What the marker asks for

A relay that honors NIP-70 runs a small decision when a protected event arrives. If the connection has not authenticated, the relay issues a NIP-42 AUTH challenge and rejects the event for now, inviting the client to prove who it is and try again. If the connection has authenticated but the authenticated key is not the event's author, the relay rejects the event outright — someone other than the author is trying to push it. Only an authenticated author gets through.

As with expiration, the marker is a cooperative request, not a guarantee. A relay is free to ignore it; a relay that has already stored the event keeps it; the signature stays valid regardless. The tag asks well-behaved relays to gate acceptance on authorship.

The module

pub mod protected;
//! NIP-70 protected events: the valueless `["-"]` marker that asks
//! relays to accept an event only from its authenticated author.
//!
//! This module is the stateless half of NIP-70 — building the tag and
//! detecting it. The relay-side enforcement it implies (a NIP-42 `AUTH`
//! challenge followed by a pubkey comparison) needs a live, authenticated
//! connection and is handled in the relay layer.

use crate::events::HasTags;
use crate::tags::Tags;

Detecting the marker

Because the tag has no value, detection collapses to a single question: is a tag named "-" present? There is nothing to parse, so there is no Option and no malformed-versus-absent distinction to draw — the answer is a plain bool. Tags::has already answers exactly this.

/// Whether the tag set carries the NIP-70 `["-"]` protected marker.
///
/// A protected event asks relays to accept it only from its
/// authenticated author. This function reports the marker's presence;
/// acting on it is the relay's job.
pub fn is_protected(tags: &Tags) -> bool {
    tags.has("-")
}

Building the tag

The constructor produces a tag with the name "-" and no values. We build it through Tag::new like every other tag, passing an empty value iterator so the result is the one-element ["-"].

impl Tag {
    /// Build a NIP-70 `["-"]` protected tag.
    ///
    /// The tag has a name (`"-"`) and no values; its presence asks
    /// relays to accept the event only from its authenticated author.
    pub fn protected() -> Tag {
        Tag::new("-", std::iter::empty::<String>())
    }
}

Methods on event types

A caller holding an event wants to ask whether it is protected without reaching for its tags directly. Following the pattern from expiration, the query is an extension trait bounded on [HasTags], so one default method serves every event type. With coracle_lib::prelude::* in scope, event.is_protected() works on both HashedEvent and Event.

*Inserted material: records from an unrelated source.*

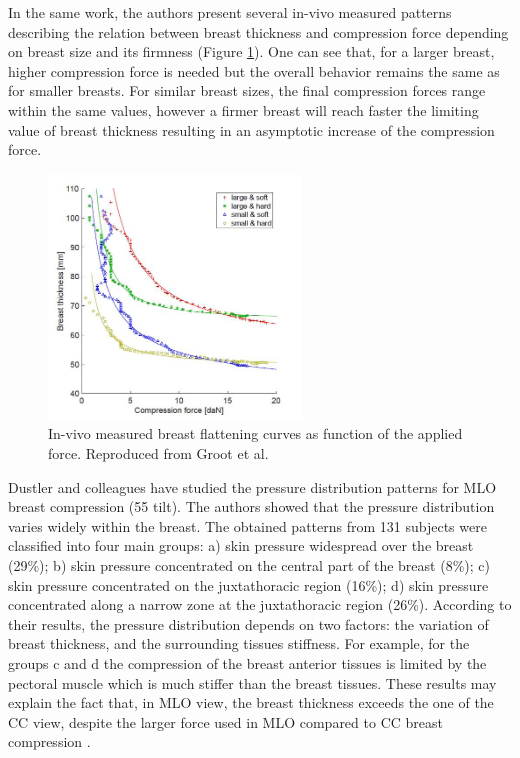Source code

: In the same work, the authors present several in-vivo measured patterns describing the relation between breast thickness and compression force depending on breast size and its firmness (Figure \ref{fig:thickness_force_patterns_groot}). One can see that, for a larger breast, higher compression force is needed but the overall behavior remains the same as for smaller breasts. For similar breast sizes, the final compression forces range within the same values, however a firmer breast will reach faster the limiting value of breast thickness resulting in an asymptotic increase of the compression force.
\begin{figure}[!h]
\centering
\includegraphics[width=0.6\textwidth,keepaspectratio]{figures/thickness_force_patterns_groot.jpg} 
\caption{In-vivo measured breast flattening curves as function of the applied force. Reproduced from Groot et al. \citep{groot_towards_2015}}\label{fig:thickness_force_patterns_groot}
\end{figure}

Dustler and colleagues \citep{dustler_breast_2012} have studied the pressure distribution patterns for MLO breast compression (55 \textdegree tilt). The authors showed that the pressure distribution varies widely within the breast. The obtained patterns from 131 subjects were classified into four main groups: a) skin pressure widespread over the breast (29\%); b) skin pressure concentrated on the central part of the breast (8\%); c) skin pressure concentrated on the juxtathoracic region (16\%); d) skin pressure concentrated along a narrow zone at the juxtathoracic region (26\%). According to their results, the pressure distribution depends on two factors: the variation of breast thickness, and the surrounding tissues stiffness. For example, for the groups c and d the compression of the breast anterior tissues is limited by the pectoral muscle which is much stiffer than the breast tissues.  These results may explain the fact that, in MLO view, the breast thickness exceeds the one of the CC view, despite the larger force used in MLO compared to CC breast compression \citep{mercer_practitioner_2013, helvie_breast_1994}.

/// Protected-event queries on any event that carries tags.
pub trait EventExtensionProtected: HasTags {
    /// Whether this event carries the NIP-70 protected marker.
    fn is_protected(&self) -> bool {
        is_protected(self.tags())
    }
}

impl<T: HasTags> EventExtensionProtected for T {}
pub use crate::protected::EventExtensionProtected;

Usage patterns

Marking an event protected. Attach the tag at template construction, just like any other:

let event = EventContent::new()
    .content("members only")
    .tags(vec![Tag::protected()])
    .kind(1)
    .stamp(now)
    .own(pubkey);

Checking on receipt. A relay or client deciding how to handle an incoming event asks the event directly:

if event.is_protected() {
    // only accept from an authenticated author
}

What's next

Marking an event protected is half of NIP-70; honoring the mark is the other half, and it lives where connections and authentication do. The Relay Authentication chapter implements the AUTH exchange and the author check that turn this tag into a rule.

One consequence is worth flagging now: a protected event should not be re-broadcast by being embedded inside someone else's repost, since that would route it past the very acceptance check it asked for. Reposts are their own topic; the protected marker is simply something that logic will need to consult.